Published:19 March 2013

© 2013 Osawa et al.; licensee BioMed Central Ltd.

This is an Open Access article distributed under the terms of the Creative Commons Attribution License (http://creativecommons.org/licenses/by/2.0), which permits unrestricted use, distribution, and reproduction in any medium, provided the original work is properly cited.

Introduction

A goal-directed resuscitation therapy (GDT) through optimization of cardiac output reduces complications in noncardiac surgeries.
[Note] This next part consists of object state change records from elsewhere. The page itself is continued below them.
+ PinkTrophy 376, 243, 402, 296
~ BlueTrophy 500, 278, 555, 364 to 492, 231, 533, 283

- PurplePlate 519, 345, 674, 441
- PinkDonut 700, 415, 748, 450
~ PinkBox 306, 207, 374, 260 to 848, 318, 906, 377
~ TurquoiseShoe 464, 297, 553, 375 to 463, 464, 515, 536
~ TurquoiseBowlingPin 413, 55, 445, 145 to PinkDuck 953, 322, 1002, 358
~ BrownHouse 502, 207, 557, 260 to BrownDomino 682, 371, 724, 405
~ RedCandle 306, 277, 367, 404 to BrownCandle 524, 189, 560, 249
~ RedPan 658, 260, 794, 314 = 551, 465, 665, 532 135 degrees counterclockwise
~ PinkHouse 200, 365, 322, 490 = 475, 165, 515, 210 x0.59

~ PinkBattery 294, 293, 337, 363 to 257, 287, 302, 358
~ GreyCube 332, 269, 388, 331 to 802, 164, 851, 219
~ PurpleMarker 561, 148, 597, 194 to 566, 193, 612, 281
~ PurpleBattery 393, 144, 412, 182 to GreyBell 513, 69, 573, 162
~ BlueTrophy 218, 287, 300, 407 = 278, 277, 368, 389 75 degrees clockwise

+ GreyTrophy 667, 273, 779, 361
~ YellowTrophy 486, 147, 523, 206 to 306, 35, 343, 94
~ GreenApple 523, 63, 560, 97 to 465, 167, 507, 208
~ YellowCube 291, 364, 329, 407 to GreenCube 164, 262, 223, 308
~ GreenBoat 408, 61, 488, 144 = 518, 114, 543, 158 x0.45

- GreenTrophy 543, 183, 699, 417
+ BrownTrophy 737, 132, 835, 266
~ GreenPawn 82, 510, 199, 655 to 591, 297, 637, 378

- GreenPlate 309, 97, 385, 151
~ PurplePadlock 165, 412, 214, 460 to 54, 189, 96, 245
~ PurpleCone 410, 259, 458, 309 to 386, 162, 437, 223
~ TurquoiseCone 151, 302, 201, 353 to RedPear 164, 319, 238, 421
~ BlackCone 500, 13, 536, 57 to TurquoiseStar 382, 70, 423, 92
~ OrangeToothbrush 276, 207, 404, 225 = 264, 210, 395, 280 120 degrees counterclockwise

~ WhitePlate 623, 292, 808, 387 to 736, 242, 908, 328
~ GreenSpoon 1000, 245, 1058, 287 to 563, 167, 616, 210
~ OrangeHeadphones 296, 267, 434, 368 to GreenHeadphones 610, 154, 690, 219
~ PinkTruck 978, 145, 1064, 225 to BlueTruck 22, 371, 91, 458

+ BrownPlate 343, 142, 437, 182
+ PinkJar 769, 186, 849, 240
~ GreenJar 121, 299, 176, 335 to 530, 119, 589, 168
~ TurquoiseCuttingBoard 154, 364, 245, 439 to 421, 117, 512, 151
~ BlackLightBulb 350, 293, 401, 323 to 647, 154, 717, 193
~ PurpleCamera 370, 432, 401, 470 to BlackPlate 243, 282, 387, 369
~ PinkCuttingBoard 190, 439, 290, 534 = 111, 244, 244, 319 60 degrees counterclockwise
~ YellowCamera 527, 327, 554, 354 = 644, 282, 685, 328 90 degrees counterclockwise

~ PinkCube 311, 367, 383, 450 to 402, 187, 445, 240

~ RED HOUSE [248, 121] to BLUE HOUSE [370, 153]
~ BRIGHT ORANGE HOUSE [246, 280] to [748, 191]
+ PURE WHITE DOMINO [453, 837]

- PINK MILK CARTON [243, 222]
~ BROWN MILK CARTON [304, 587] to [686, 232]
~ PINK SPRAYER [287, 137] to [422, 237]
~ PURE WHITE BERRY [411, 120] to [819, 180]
We investigated whether the implementation of a GDT protocol in high-risk cardiac surgery with the use of LiDCO Rapid reduces postoperative complications as compared with the standard of care.

Methods

We performed a prospective and randomized study whereby consecutive patients fulfilling one high-risk criteria (EuroSCORE >5, ejection fraction <50%, recent myocardial infarction, unstable angina or extracardiac arteriopathy) were allocated to GDT or conventional hemodynamic therapy. We excluded patients with endocarditis, previous use of dobutamine, need for IABP, high dose of vasopressors and emergency surgery. The GDT protocol involved hemodynamic resuscitation aimed at a target of a cardiac index >3 l/minute/m2 through a three-step approach: fluid therapy of 250 ml lactated Ringer's solution, dobutamine infusion up to a dose of 20 μg/kg/minute, and red blood cell transfusion to reach a hematocrit level above 28%.

Results

Twenty patients from the GDT group were compared with 20 control patients. Both groups were comparable concerning baseline characteristics and severity scores, except for a higher prevalence of hypertension and heart failure in the GDT group. Intraoperative data showed no difference regarding length of extracorporeal circulation, fluid balance, transfusion or inotropic requirement. Patients from the GDT group were given more fluids within the first 8 hours as compared with the conventional group (1,250 ml vs. 500 ml, P <0.001). GDT patients showed a median ICU stay of 3 days (95% CI: 3 to 4) compared with 5 days in control patients (95% CI: 4 to 7). Moreover, hospital stay was less prolonged in GDT patients (10 days vs. 14 days, P = 0.043). Inotropic dependence was lower in the GDT group (29 hours vs. 55 hours, P = 0.003) as well as the cumulative dobutamine dosage (8 vs. 19 μg/kg/day, P = 0.025). Also, GDT group presented a lower incidence of infections, tachyarrithmias and acute renal failure (RIFLE R) when compared with the control group.

Conclusion

A hemodynamic therapy tailored to an optimized cardiac output reduced the length of ICU stay, vasoactive drug requirement and postoperative complications.

Acknowledgement

Grants received from FAPESP 2011/19987-5.